The resulting structure of the arguments metadata after all decoration is complete is:

{
'arg1':{
    'description': 'Spam (function) arg1 description',
    'expects': (<type 'int'>, <type 'long'>, <type 'float'>),
    'hasDefault': False,
    'name': 'arg1'
    },
'arg2':{
    'defaultValue': None,
    'description': 'Spam (function) arg2 description',
    'expects': (<type 'str'>, <type 'unicode'>, <type 'NoneType'>),
    'hasDefault': True,
    'name': 'arg2'
    }
}

This is already a good match for the arguments section of the full structure noted near the beginning of this post.

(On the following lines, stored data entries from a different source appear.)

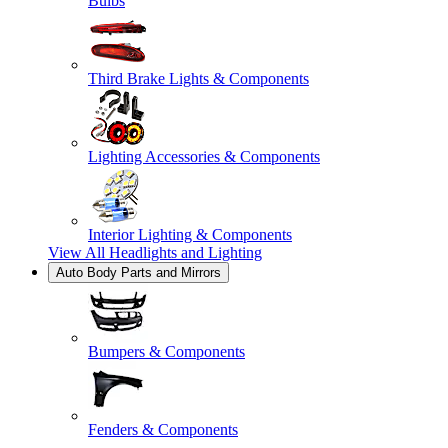
Bulbs
Third Brake Lights & Components
Lighting Accessories & Components
Interior Lighting & Components
View All
Headlights and Lighting
Auto Body Parts and Mirrors
Bumpers & Components
Fenders & Components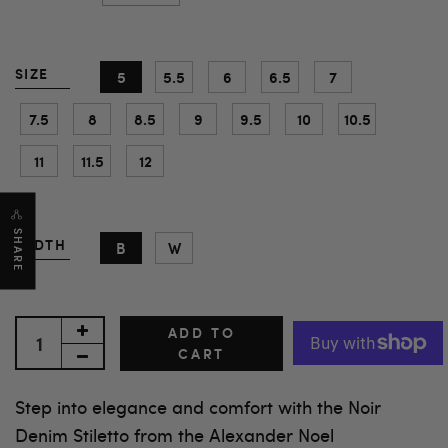
SIZE
5
5.5
6
6.5
7
7.5
8
8.5
9
9.5
10
10.5
11
11.5
12
SHARE
WIDTH
B
W
ADD TO
CART
Step into elegance and comfort with the Noir
Denim Stiletto from the Alexander Noel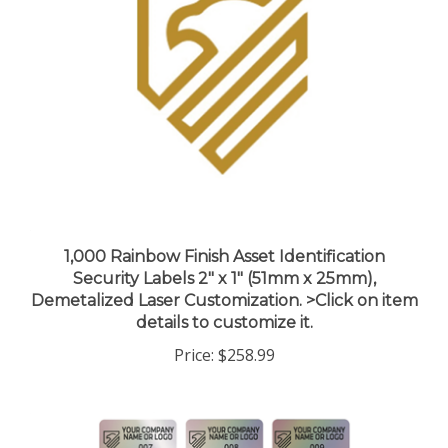
1,000 Rainbow Finish Asset Identification
Security Labels 2" x 1" (51mm x 25mm),
Demetalized Laser Customization. >Click on item
details to customize it.
Price:
$258.99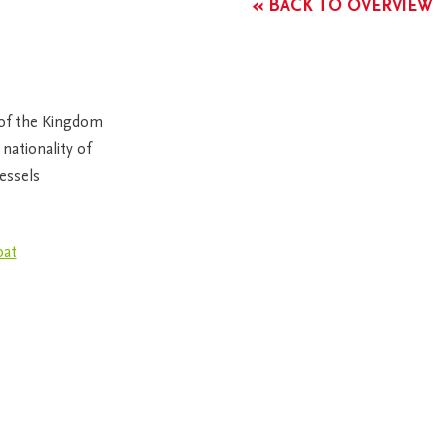
« BACK TO OVERVIEW
 of the Kingdom
nationality of
essels
oat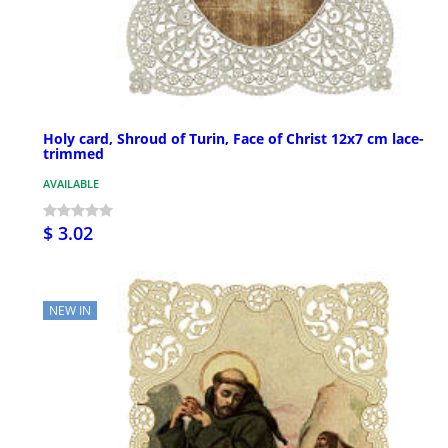
Holy card, Shroud of Turin, Face of Christ 12x7 cm lace-
trimmed
AVAILABLE
$ 3.02
NEW IN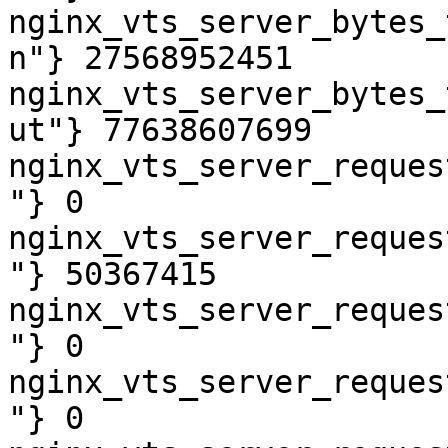
nginx_vts_server_bytes_
n"} 27568952451

nginx_vts_server_bytes_
ut"} 77638607699

nginx_vts_server_reques
"} 0

nginx_vts_server_reques
"} 50367415

nginx_vts_server_reques
"} 0

nginx_vts_server_reques
"} 0
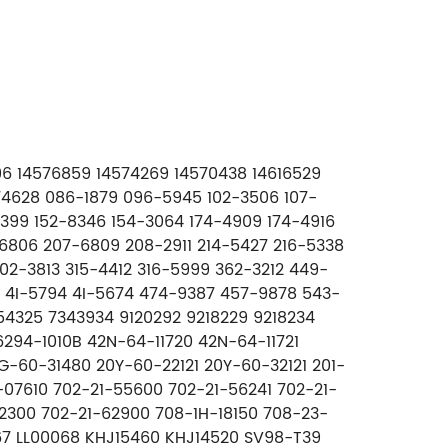
296 14576859 14574269 14570438 14616529
74628 086-1879 096-5945 102-3506 107-
7-5399 152-8346 154-3064 174-4909 174-4916
-6806 207-6809 208-2911 214-5427 216-5338
2-3813 315-4412 316-5999 362-3212 449-
9 4I-5794 4I-5674 474-9387 457-9878 543-
4325 7343934 9120292 9218229 9218234
294-1010B 42N-64-11720 42N-64-11721
G-60-31480 20Y-60-22121 20Y-60-32121 201-
-07610 702-21-55600 702-21-56241 702-21-
2300 702-21-62900 708-1H-18150 708-23-
0067 LL00068 KHJ15460 KHJ14520 SV98-T39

It even (already) includes the expected argument-types, and a default of ( object, ) is already set up to indicate expectation of any type if none is explicitly provided by the decorator-call.

It is, however, missing one thing. I mentioned earlier that I wanted to keep write-access to the metadata's data-structure read-only, in order to make it more difficult to mis-use. Ideally that would mean that alteration of existing dictionary-elements and creation of new elements would not be allowed — raising an error, ideally. That is, given the following code:

# An example of documentation decorators on a function
@describe.argument( 'arg1', 'Description of arg1' )
@describe.argument( 'arg2', 'Description of arg2' )
@describe.argument( 'arg3', 'Description of arg3' )
def MyFunction( arg1, arg2, arg3=None ):
    """
Description of function (original docstring)"""
    # TODO: Generate actual implementation here...
    raise NotImplementedError( 'MyFunction is not yet implemented' )

MyFunction._documentation.arguments[ 'arg1' ] = {}

I'd prefer that the over-write of the arg1 dict-element raise an error right there, even if the alteration made keeps a legitimate structure. As things stand right now, it's possible for the code shown above to be executed without raising an error until much later down the line, which I really don't like. Honestly, I'm not quire sure right this second how I'm going to deal with that, though I have some ideas.